### [What you have to do]
From first line to last, print the records exactly, but leave out the pictures.

(Data to use Opens)

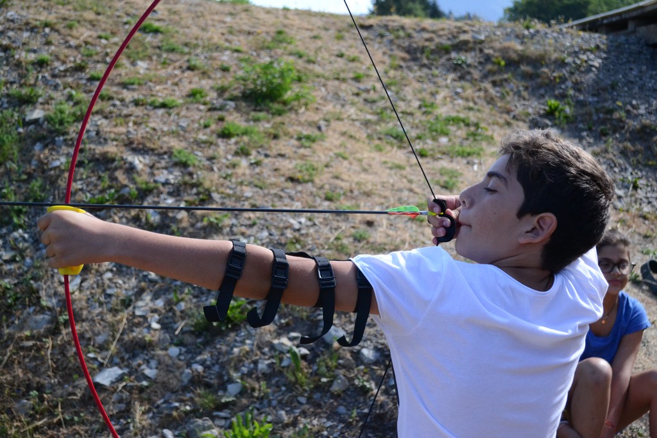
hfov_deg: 37.8
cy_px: 219
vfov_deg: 25.8
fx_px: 958
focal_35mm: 52
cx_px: 328
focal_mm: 35
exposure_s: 1/3200
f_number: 5
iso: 1600
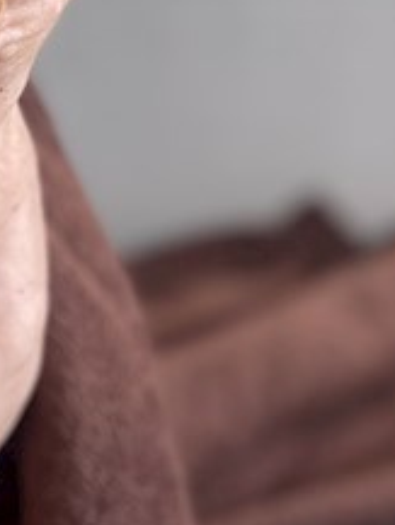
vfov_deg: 24.4
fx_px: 1216
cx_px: -87
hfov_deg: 17.5
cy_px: 217
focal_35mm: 80
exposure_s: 1/92
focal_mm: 5.1
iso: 125
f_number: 1.6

(Data to use Closes)

### [Exercise output]
hfov_deg: 37.8
cy_px: 219
vfov_deg: 25.8
fx_px: 958
focal_35mm: 52
cx_px: 328
focal_mm: 35
exposure_s: 1/3200
f_number: 5
iso: 1600
vfov_deg: 24.4
fx_px: 1216
cx_px: -87
hfov_deg: 17.5
cy_px: 217
focal_35mm: 80
exposure_s: 1/92
focal_mm: 5.1
iso: 125
f_number: 1.6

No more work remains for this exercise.